The entries below contain a stretch that opens with the line containing "być przetwarzane także" and closes with the line containing "započela nagradnu igru"; set down that stretch exactly, both ends included, and nothing else.
Material to process Start Marker
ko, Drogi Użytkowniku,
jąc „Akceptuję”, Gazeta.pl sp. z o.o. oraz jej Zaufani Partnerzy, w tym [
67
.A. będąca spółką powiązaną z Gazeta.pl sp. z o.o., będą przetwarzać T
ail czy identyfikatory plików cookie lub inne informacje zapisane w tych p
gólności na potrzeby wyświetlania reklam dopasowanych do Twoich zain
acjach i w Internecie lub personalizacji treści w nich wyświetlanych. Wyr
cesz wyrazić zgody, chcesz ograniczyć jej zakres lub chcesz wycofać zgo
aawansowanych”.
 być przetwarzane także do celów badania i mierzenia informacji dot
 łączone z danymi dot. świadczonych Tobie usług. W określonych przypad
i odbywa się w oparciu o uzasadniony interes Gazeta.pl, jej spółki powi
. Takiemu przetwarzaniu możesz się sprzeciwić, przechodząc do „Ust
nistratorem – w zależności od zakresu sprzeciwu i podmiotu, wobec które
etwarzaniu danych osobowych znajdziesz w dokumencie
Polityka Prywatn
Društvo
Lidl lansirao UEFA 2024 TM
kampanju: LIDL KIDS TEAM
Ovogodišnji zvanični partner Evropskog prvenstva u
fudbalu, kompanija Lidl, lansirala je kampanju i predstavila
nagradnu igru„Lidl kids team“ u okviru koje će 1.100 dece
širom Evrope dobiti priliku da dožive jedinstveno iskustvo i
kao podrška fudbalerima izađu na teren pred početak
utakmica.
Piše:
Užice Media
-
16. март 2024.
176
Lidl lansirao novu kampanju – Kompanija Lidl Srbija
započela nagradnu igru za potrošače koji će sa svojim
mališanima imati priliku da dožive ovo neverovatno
Material to process End Marker
Material to process Start Marker
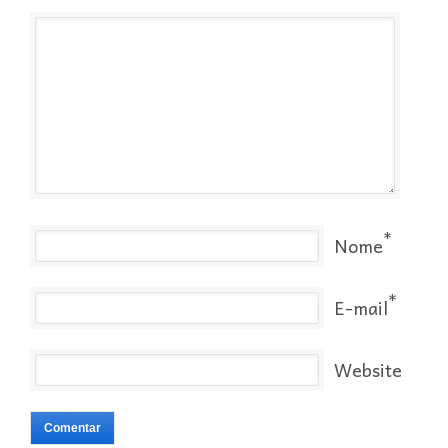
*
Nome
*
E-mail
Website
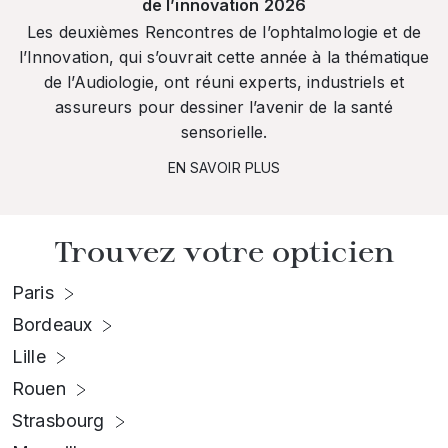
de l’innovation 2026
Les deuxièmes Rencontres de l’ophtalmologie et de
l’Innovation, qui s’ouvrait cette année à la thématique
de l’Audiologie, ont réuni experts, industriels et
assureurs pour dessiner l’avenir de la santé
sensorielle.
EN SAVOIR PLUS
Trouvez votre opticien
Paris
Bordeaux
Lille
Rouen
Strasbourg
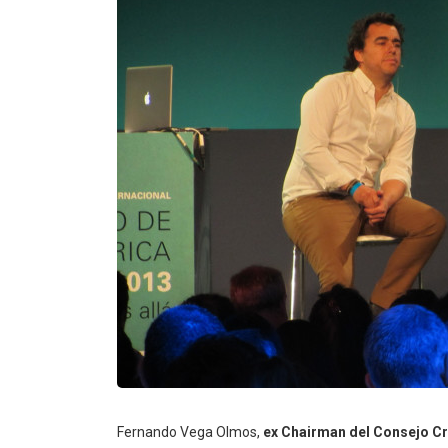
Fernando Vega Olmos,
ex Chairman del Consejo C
Material to process End Marker
Material to process Start Marker
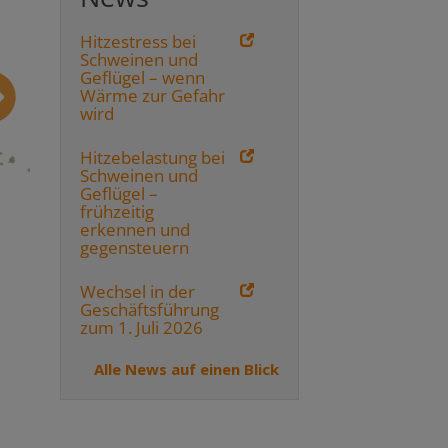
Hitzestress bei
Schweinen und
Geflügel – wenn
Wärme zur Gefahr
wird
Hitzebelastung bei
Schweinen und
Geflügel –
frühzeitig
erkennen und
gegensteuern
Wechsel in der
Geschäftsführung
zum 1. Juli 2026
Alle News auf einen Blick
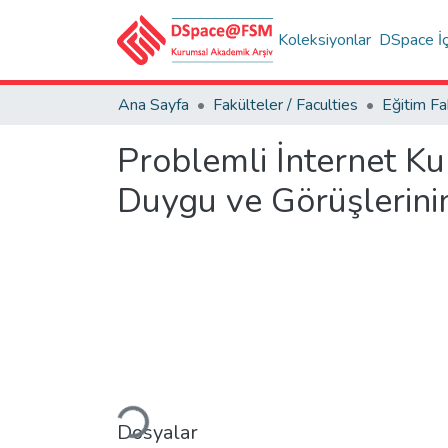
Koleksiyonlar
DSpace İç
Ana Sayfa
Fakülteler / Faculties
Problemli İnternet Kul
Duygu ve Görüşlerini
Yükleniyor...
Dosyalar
Material to process End Marker
» **Answer area**:
 być przetwarzane także do celów badania i mierzenia informacji dot
 łączone z danymi dot. świadczonych Tobie usług. W określonych przypad
i odbywa się w oparciu o uzasadniony interes Gazeta.pl, jej spółki powi
. Takiemu przetwarzaniu możesz się sprzeciwić, przechodząc do „Ust
nistratorem – w zależności od zakresu sprzeciwu i podmiotu, wobec które
etwarzaniu danych osobowych znajdziesz w dokumencie
Polityka Prywatn
Društvo
Lidl lansirao UEFA 2024 TM
kampanju: LIDL KIDS TEAM
Ovogodišnji zvanični partner Evropskog prvenstva u
fudbalu, kompanija Lidl, lansirala je kampanju i predstavila
nagradnu igru„Lidl kids team“ u okviru koje će 1.100 dece
širom Evrope dobiti priliku da dožive jedinstveno iskustvo i
kao podrška fudbalerima izađu na teren pred početak
utakmica.
Piše:
Užice Media
-
16. март 2024.
176
Lidl lansirao novu kampanju – Kompanija Lidl Srbija
započela nagradnu igru za potrošače koji će sa svojim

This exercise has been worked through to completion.